When I was a kid, “pumpkin season” lasted all of one week.

Here’s how it worked: You bought a pumpkin for 5 cents per pound at the grocery store, carved it up with a simple smile and some eyes, put a candle in it, and proudly placed it by the front door.

And then, a week or two later, threw it out when it was moldy and disintegrating all over the porch. (Unless, of course, teenagers had already come along and swiped your pumpkin in order to smash it on the street.)

Oh yeah, then there was the obligatory pumpkin pie on Thanksgiving Day. But that was it for pumpkin.

Now pumpkin season has gone bananas. Throughout autumn, you can readily find pumpkin bread, pumpkin pasta, and even pumpkin beer.

Pumpkin has also become a national coffee drink obsession. When Starbucks releases its seasonal brew, Pumpkin Spice Latte, it makes the headline news! (And, weird fact, until this year, the drink didn’t even contain pumpkin!)

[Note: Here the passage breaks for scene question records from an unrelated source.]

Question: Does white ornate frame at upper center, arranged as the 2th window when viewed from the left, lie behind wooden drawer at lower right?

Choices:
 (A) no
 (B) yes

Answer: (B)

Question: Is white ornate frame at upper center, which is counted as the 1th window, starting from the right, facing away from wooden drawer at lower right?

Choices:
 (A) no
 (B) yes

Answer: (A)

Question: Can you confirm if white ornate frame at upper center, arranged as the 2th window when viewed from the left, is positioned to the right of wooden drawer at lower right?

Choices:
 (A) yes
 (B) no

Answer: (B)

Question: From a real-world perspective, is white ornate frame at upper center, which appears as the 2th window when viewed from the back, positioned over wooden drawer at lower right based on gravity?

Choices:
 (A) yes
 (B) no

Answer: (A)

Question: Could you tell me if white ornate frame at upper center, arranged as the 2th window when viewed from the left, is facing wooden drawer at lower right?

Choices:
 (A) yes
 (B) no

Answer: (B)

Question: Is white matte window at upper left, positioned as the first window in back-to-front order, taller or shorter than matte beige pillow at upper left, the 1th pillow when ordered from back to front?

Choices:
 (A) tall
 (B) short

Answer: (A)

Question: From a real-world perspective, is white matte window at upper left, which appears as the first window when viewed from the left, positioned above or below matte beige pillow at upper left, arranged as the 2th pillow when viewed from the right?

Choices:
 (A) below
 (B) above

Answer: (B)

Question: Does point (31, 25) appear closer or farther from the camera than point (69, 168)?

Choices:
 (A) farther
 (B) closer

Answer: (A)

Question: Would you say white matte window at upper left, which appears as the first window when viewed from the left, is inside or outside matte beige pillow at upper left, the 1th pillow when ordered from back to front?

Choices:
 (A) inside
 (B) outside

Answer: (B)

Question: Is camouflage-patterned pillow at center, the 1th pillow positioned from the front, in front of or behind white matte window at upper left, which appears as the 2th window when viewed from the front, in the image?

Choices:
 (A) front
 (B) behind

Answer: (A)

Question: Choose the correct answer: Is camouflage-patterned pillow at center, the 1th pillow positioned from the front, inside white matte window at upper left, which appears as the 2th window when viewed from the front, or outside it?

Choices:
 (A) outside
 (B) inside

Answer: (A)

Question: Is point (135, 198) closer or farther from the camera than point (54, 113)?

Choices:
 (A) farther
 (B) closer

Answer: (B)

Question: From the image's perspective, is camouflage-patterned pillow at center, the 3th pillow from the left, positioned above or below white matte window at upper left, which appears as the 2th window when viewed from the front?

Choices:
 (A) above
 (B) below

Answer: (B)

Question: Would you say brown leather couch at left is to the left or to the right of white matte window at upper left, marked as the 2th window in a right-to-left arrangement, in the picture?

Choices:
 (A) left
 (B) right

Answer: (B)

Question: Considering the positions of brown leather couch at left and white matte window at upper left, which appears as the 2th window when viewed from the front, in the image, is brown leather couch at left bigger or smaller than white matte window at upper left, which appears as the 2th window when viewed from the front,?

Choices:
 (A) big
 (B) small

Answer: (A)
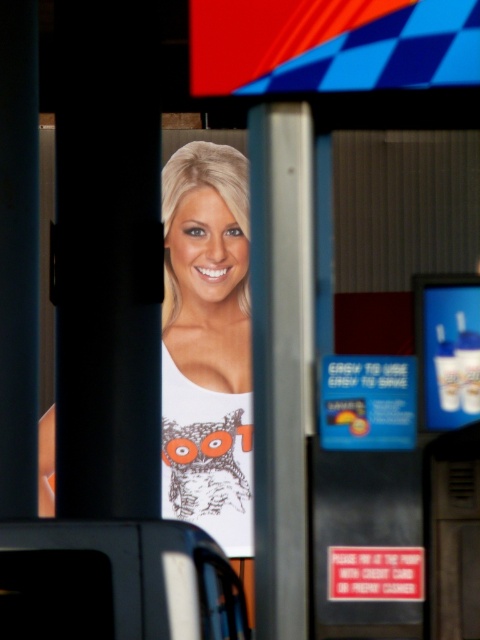
Is metallic silver pillar at center to the left of blue plastic credit card at center from the viewer's perspective?

Indeed, metallic silver pillar at center is positioned on the left side of blue plastic credit card at center.

Which of these two, metallic silver pillar at center or blue plastic credit card at center, stands taller?

With more height is metallic silver pillar at center.

Does point (288, 605) come behind point (359, 436)?

No, it is not.

Locate an element on the screen. This screenshot has height=640, width=480. metallic silver pillar at center is located at coordinates (280, 358).

Is white matte tank top at center positioned at the back of metallic silver pillar at center?

Yes, white matte tank top at center is behind metallic silver pillar at center.

Measure the distance from white matte tank top at center to metallic silver pillar at center.

A distance of 41.16 feet exists between white matte tank top at center and metallic silver pillar at center.

Is point (175, 198) less distant than point (290, 461)?

No.

The height and width of the screenshot is (640, 480). I want to click on white matte tank top at center, so click(206, 342).

Which is above, white matte tank top at center or blue plastic credit card at center?

Positioned higher is white matte tank top at center.

Describe the element at coordinates (206, 342) in the screenshot. The height and width of the screenshot is (640, 480). I see `white matte tank top at center` at that location.

Identify the location of white matte tank top at center. (206, 342).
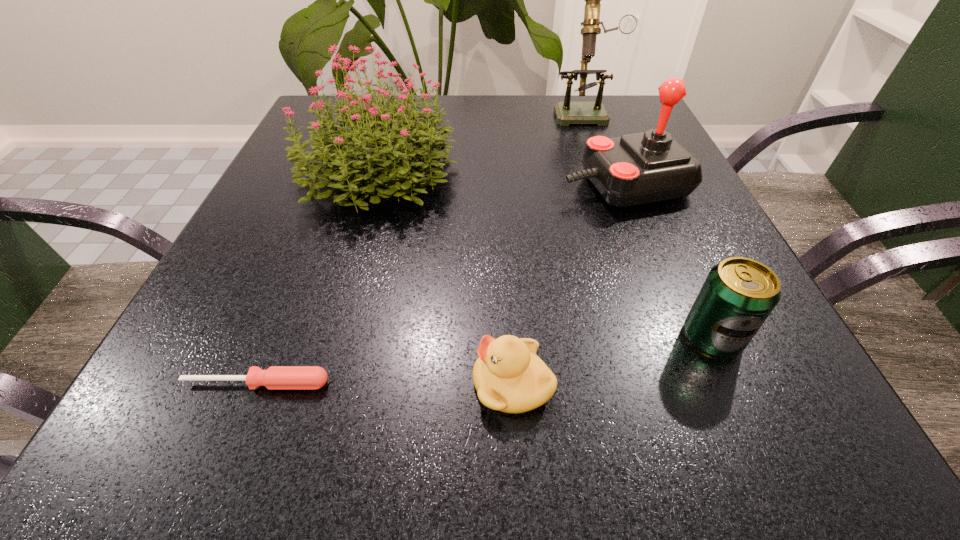
What are the coordinates of `microscope` in the screenshot? It's located at (567, 112).

You are a GUI agent. You are given a task and a screenshot of the screen. Output one action in this format:
    pyautogui.click(x=<x>, y=<y>)
    Task: Click on the farthest object
    The width and height of the screenshot is (960, 540).
    Given the screenshot: What is the action you would take?
    pyautogui.click(x=567, y=112)

Image resolution: width=960 pixels, height=540 pixels. What are the coordinates of `the fifth shortest object` in the screenshot? It's located at (402, 154).

Locate an element on the screen. The width and height of the screenshot is (960, 540). the fourth shortest object is located at coordinates (641, 168).

The image size is (960, 540). What are the coordinates of `the third shortest object` in the screenshot? It's located at (738, 295).

Locate an element on the screen. duckling is located at coordinates (508, 376).

You are a GUI agent. You are given a task and a screenshot of the screen. Output one action in this format:
    pyautogui.click(x=<x>, y=<y>)
    Task: Click on the second shortest object
    
    Given the screenshot: What is the action you would take?
    pyautogui.click(x=508, y=376)

This screenshot has width=960, height=540. Identify the location of the shortest object. (275, 377).

Locate an element on the screen. vacant space situated 0.350m at the eyepiece of the farthest object is located at coordinates (622, 219).

You are a GUI agent. You are given a task and a screenshot of the screen. Output one action in this format:
    pyautogui.click(x=<x>, y=<y>)
    Task: Click on the free location located 0.220m on the front of the fifth shortest object
    The height and width of the screenshot is (540, 960).
    Given the screenshot: What is the action you would take?
    pyautogui.click(x=333, y=319)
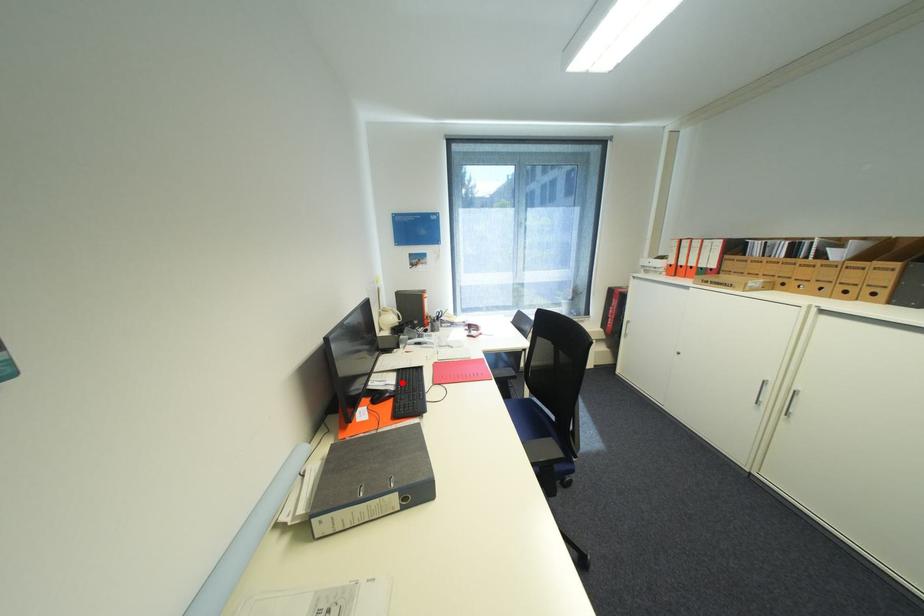
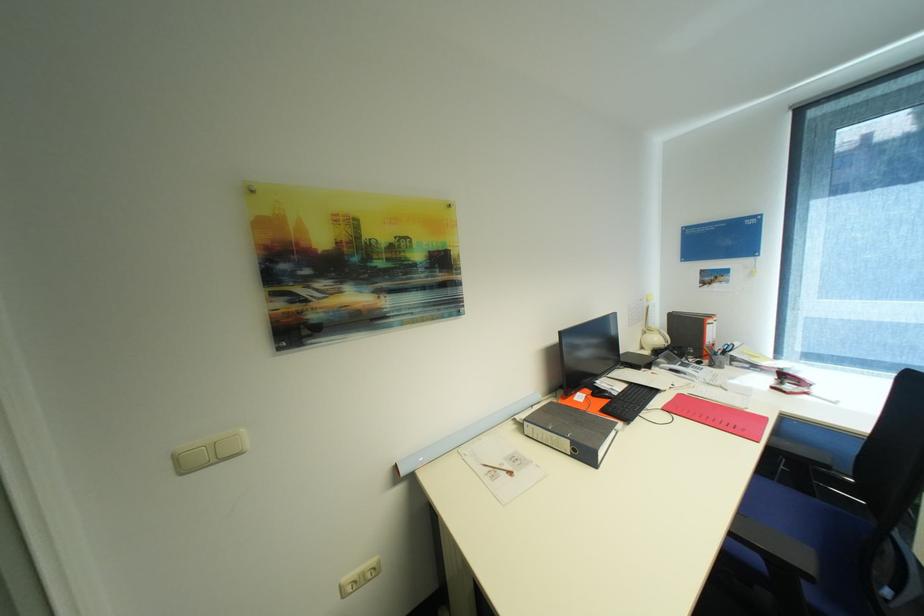
In the second image, find the point that corresponds to the highlighted location in the first image.

(627, 391)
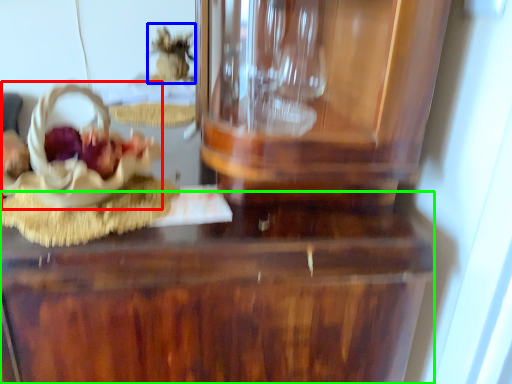
Question: Which is farther away from stuff (highlighted by a red box)? stuff (highlighted by a blue box) or table (highlighted by a green box)?

Choices:
 (A) stuff
 (B) table

Answer: (A)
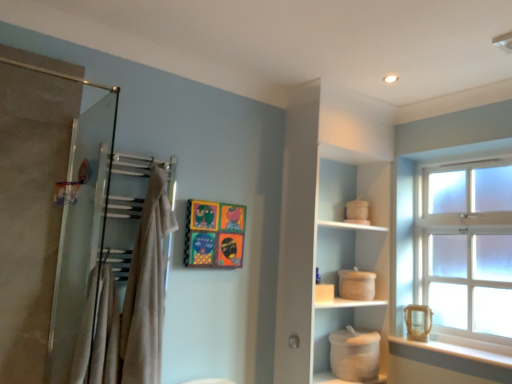
Question: Is beige cotton bath towel at upper left, marked as the first bath towel in a right-to-left arrangement, to the left or to the right of white matte cabinet at center in the image?

Choices:
 (A) left
 (B) right

Answer: (A)

Question: Considering the positions of beige cotton bath towel at upper left, marked as the first bath towel in a right-to-left arrangement, and white matte cabinet at center in the image, is beige cotton bath towel at upper left, marked as the first bath towel in a right-to-left arrangement, taller or shorter than white matte cabinet at center?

I’m happy to see pumpkin getting a broader spotlight than jack-o’-lanterns and Thanksgiving pie.

Here’s why:

  • They are easy to organically grow.
  • They are fantastic keeper vegetables. We buy pounds and pounds of winter squash in the fall from local farmers and eat them all the way until springtime, thus supporting our local farmers and contributing to our food security.
  • They are a nutrient dense food and exceptionally high in antioxidants like beta-carotene, which has been shown to protect eye health and prevent certain types of cancers.
  • They are high in fiber, and related species have been shown to regulate blood glucose levels, which is increasingly important for the growing number of people with insulin resistance and type 2 diabetes.
  • They taste great and are really versatile. You can sweeten them up for a delicious dessert (check out my Pumpkin Cheesecake recipe), or head down the savory lane with a Curried Pumpkin Soup.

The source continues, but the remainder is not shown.